Shares in Shanghai and Hong Kong made little ground but Tokyo stocks followed Wall Street higher, as investors took some heart from news of trade talks between Washington and the European Union.
In Tokyo, the benchmark Nikkei 225 index advanced 0.89 percent or 190.70 points to 21,737.69.
Hong Kong's Hang Seng index also edged higher by 0.18 percent but China's main market, the Shanghai Composite Index, was fractionally down by 0.09 percent.
Investors broadly took to the sidelines with around $34 billion in US tariffs on Chinese goods set to be unveiled in the middle of the Asian trading session.
China has vowed to hit back immediately with a similar amount in tariffs.
But these could be just the first skirmishes in a trade war between the world's top two economies, with financial markets worried about a knock-on effect on the wider global economy and the broader trading system.

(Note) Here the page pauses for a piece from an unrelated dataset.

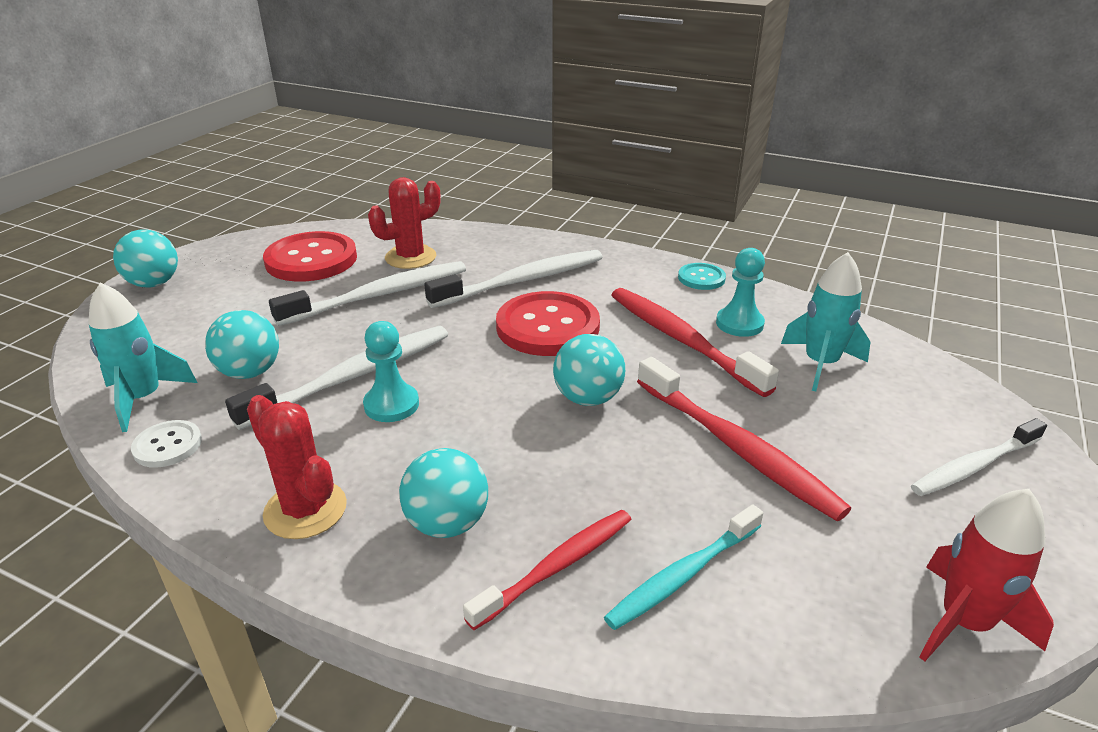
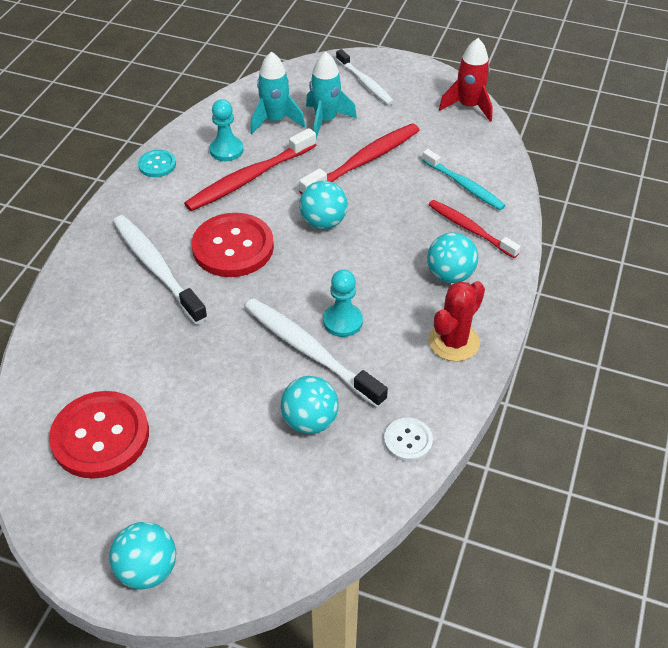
camera: 95 degrees left, 15 degrees up
turquoise rocket [88,282,198,432] -> turquoise rocket moved to [306,51,357,138]
white toothbrush [269,261,466,326] -> none
red cactus [368,177,440,269] -> none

Trump has threatened to impose tariffs on some $450 billion of Chinese goods — virtually all of China's imports — as he seeks to advance his "America First" protectionist agenda.
Beijing has accused the US of "firing on the whole world" with the measures, pointing out that most of the Chinese goods under attack are made by companies with large foreign investment — including America.
Greg McKenna, chief market strategist at AxiTrader, said "there has been a subtle but distinct shift in the number of voices who are now saying this could all end up in a big global mess with a huge hit to global growth".
However, Hikaru Sato, senior technical analyst at Daiwa Securities, said the market "has already factored in" this stage of the US-China trade battle and is looking towards the next spat.
Zero tariffs
In the US and Europe, traders were cheered by comments from the US ambassador in Berlin, who told bosses of Germany's biggest car firms that Washington was calling on the EU to bring tariffs to zero on car imports — in exchange for equal treatment by the US.
This drove European car stocks sharply higher and dragged up wider markets.
In New York, traders returned from the July 4 holiday in a relatively bullish mood, pushing the Dow Jones index up nearly one percent as they cheered solid US employment data.
Auto giants led the gains — buoyed by the headlines from Berlin — and tech stocks like Google parent company Alphabet and Facebook were also higher.
Oil prices were also sharply lower amid pressure by US President Donald Trump on the oil exporting cartel OPEC to cut prices.